Will you extract the entries word for word? Images should not appear in the copy.
··········
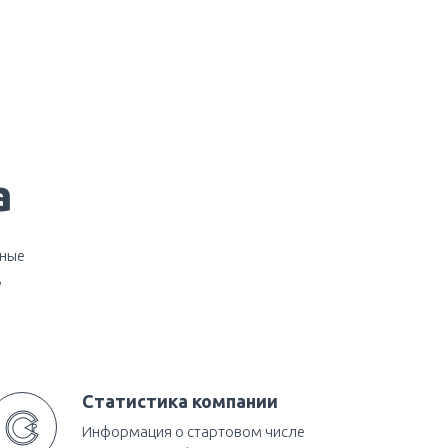
а
нные
,
Статистика компании
Информация о стартовом числе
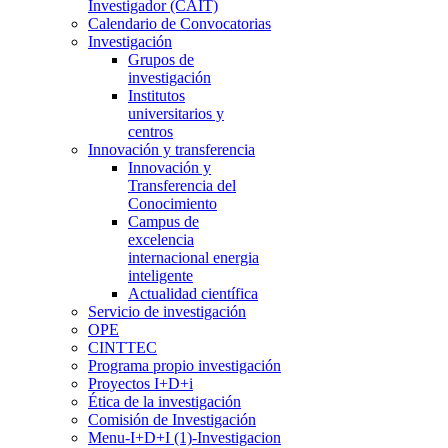
Investigador (CAIT)
Calendario de Convocatorias
Investigación
Grupos de
investigación
Institutos
universitarios y
centros
Innovación y transferencia
Innovación y
Transferencia del
Conocimiento
Campus de
excelencia
internacional energia
inteligente
Actualidad científica
Servicio de investigación
OPE
CINTTEC
Programa propio investigación
Proyectos I+D+i
Ética de la investigación
Comisión de Investigación
Menu-I+D+I (1)-Investigacion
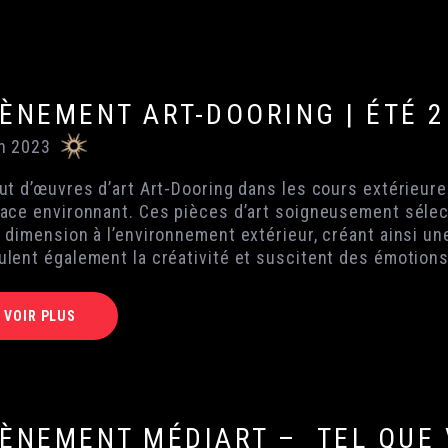
ÈNEMENT ART-DOORING | ÉTÉ 2
in 2023
out d’œuvres d’art Art-Dooring dans les cours extérieur
pace environnant. Ces pièces d’art soigneusement sélect
a dimension à l’environnement extérieur, créant ainsi u
ulent également la créativité et suscitent des émotions
VOIR PLUS
ÈNEMENT MÉDIART – TEL QUE 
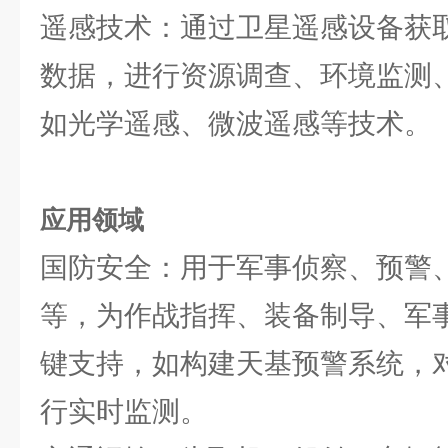
遥感技术：通过卫星遥感设备获
数据，进行资源调查、环境监测
如光学遥感、微波遥感等技术。
应用领域
国防安全：用于军事侦察、预警
等，为作战指挥、装备制导、军
键支持，如构建天基预警系统，
行实时监测。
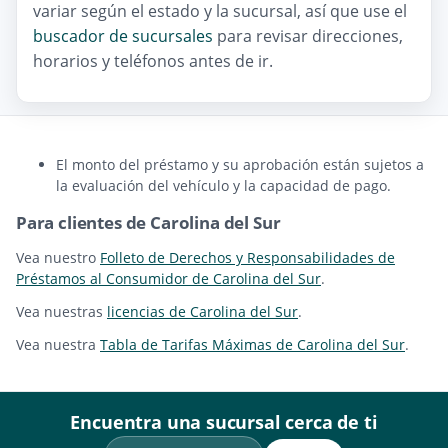
variar según el estado y la sucursal, así que use el
buscador de sucursales
para revisar direcciones,
horarios y teléfonos antes de ir.
El monto del préstamo y su aprobación están sujetos a
la evaluación del vehículo y la capacidad de pago.
Para clientes de Carolina del Sur
Vea nuestro
Folleto de Derechos y Responsabilidades de
Préstamos al Consumidor de Carolina del Sur
.
Vea nuestras
licencias de Carolina del Sur
.
Vea nuestra
Tabla de Tarifas Máximas de Carolina del Sur
.
Encuentra una sucursal cerca de ti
··········
→ **EXERCISE ANSWER**:
а
нные
,
Статистика компании
Информация о стартовом числе
Investigador (CAIT)
Calendario de Convocatorias
Investigación
Grupos de
investigación
Institutos
universitarios y
centros
Innovación y transferencia
Innovación y
Transferencia del
Conocimiento
Campus de
excelencia
internacional energia
inteligente
Actualidad científica
Servicio de investigación
OPE
CINTTEC
Programa propio investigación
Proyectos I+D+i
Ética de la investigación
Comisión de Investigación
Menu-I+D+I (1)-Investigacion
ÈNEMENT ART-DOORING | ÉTÉ 2
in 2023
out d’œuvres d’art Art-Dooring dans les cours extérieur
pace environnant. Ces pièces d’art soigneusement sélect
a dimension à l’environnement extérieur, créant ainsi u
ulent également la créativité et suscitent des émotions
VOIR PLUS
ÈNEMENT MÉDIART – TEL QUE 
遥感技术：通过卫星遥感设备获
数据，进行资源调查、环境监测
如光学遥感、微波遥感等技术。
应用领域
国防安全：用于军事侦察、预警
等，为作战指挥、装备制导、军
键支持，如构建天基预警系统，
行实时监测。
variar según el estado y la sucursal, así que use el
buscador de sucursales
para revisar direcciones,
horarios y teléfonos antes de ir.
El monto del préstamo y su aprobación están sujetos a
la evaluación del vehículo y la capacidad de pago.
Para clientes de Carolina del Sur
Vea nuestro
Folleto de Derechos y Responsabilidades de
Préstamos al Consumidor de Carolina del Sur
.
Vea nuestras
licencias de Carolina del Sur
.
Vea nuestra
Tabla de Tarifas Máximas de Carolina del Sur
.
Encuentra una sucursal cerca de ti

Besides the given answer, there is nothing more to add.